The Chinese government seeks to displace America as the world’s primary superpower through economic designs across Eurasia, said Mosher.
“China is already becoming the dominant power in East Asia, and now it’s reaching with its One Belt One Road [project] across the Eurasian continent,” said Mosher. “Its purpose is quite clear. It wants to draw the economy of all Asian and European countries into China’s orbit. It wants to reorient the world’s economy around China, and with that economic dominance will come strategic dominance.”
“If they come to dominate Eurasia with four billion people and sixty percent of the world’s economy, I think it’s game over,” warned Mosher.
Following the Cold War, China became America’s primary adversary, said Mosher.
“In 1991, we don’t know it, but China declared war on us in 1991, and has been at war with us in cyberspace, stealing intellectual property, on trade by devaluing its currency, on espionage of all kinds, and by making great territorial claims in the South China Sea,” said Mosher.
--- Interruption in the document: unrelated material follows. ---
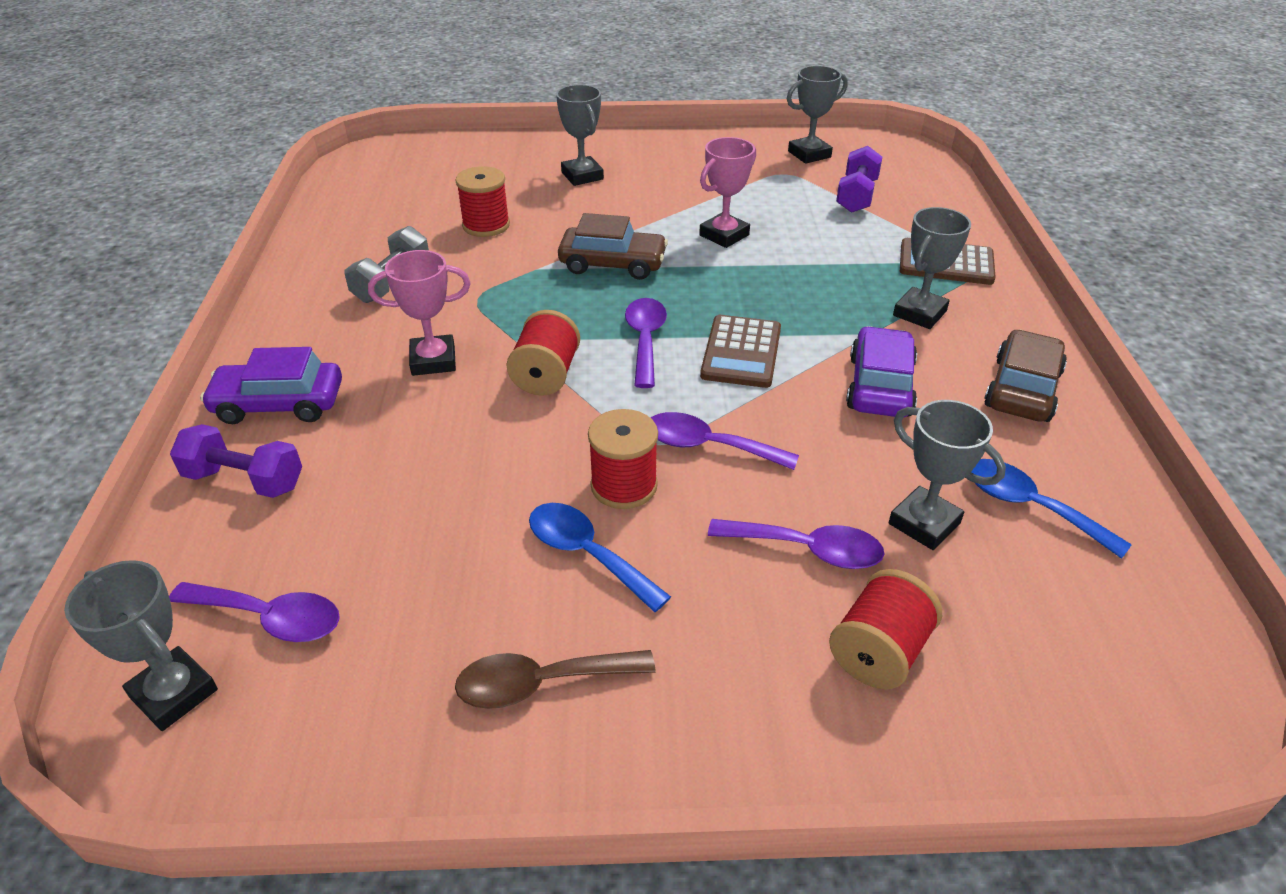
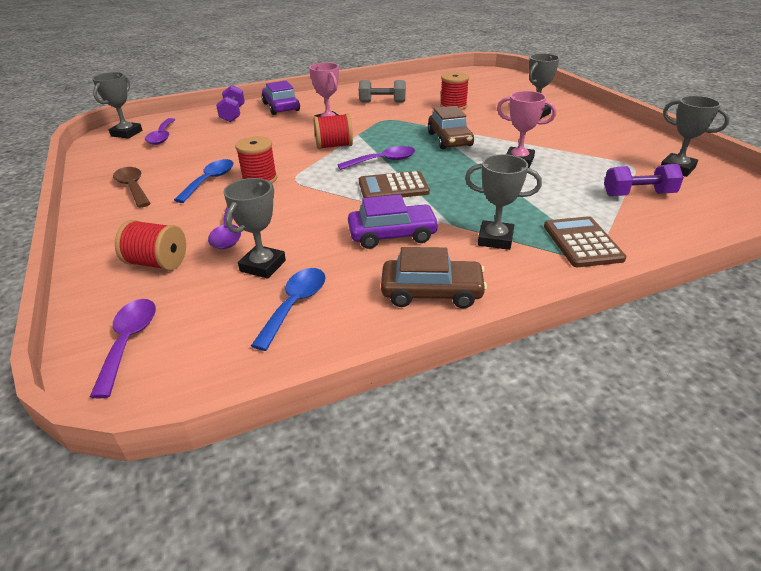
camera: 70 degrees right, 5 degrees down
(708, 446) = (301, 193): purple spoon -> purple spoon (129, 342)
America’s “generous American spirit” is taken advantage of by bad faith negotiations on China’s part, with the latter deploying realpolitik.
“If your enemy says you’re at war, you’re probably are war whether you want to be or not,” said Mosher.
China’s political ascendance will expand illiberalism as the authoritarian state seeks to “replicate” its system abroad, said Mosher.
“I have seen China’s growing economic and military might, and I know they’re going to use it not for good purposes, not to promote democracy and freedom, they’re going to use it for illiberal purposes, to destroy democracy, to destroy freedom around the world, to replicate themselves and of course what they are is a one-party dictatorship dominated now by the new red emperor Xi Jinping,” said Mosher.
“As China grows more powerful, it will seek to replicate itself,” he continued. “But the countries that replicate themselves after China will come to resemble Cambodia, Zimbabwe, and North Korea, because China will move in, will give them low interest rate loans, will extract their resources, will corrupt their governments, and will leave strong men in place over a countries whose economies have been gutted. So you’re not going to see the rise of China contribute to the rise of other countries, you’re going to see it contribute to the colonization of other countries, the extraction of their resources, the devastation of their political systems, and disrespect for human rights. They will spread their mistakes around the world.”
“Gary Cohn is not interested in putting tariffs on China or in any way curbing China’s appetites when it comes to trade,” said Mosher of President Donald Trump’s chief economic adviser.
Peter Navarro, the president’s assistant on matters of trade an industrial policy, shares Trump’s desire to “get tough on trade with China,” said Mosher.
Mosher is the president of the Population Research Institute and an internationally acclaimed expert on China. In 1979, he was the first American social scientist to visit and conduct research in mainland China, where he he witnessed firsthand the communist regime’s human rights violations vis-à-vis the forced abortions under their “one-child policy.” His latest book is Bully of Asia: Why China’s Dream is the New Threat to World Order.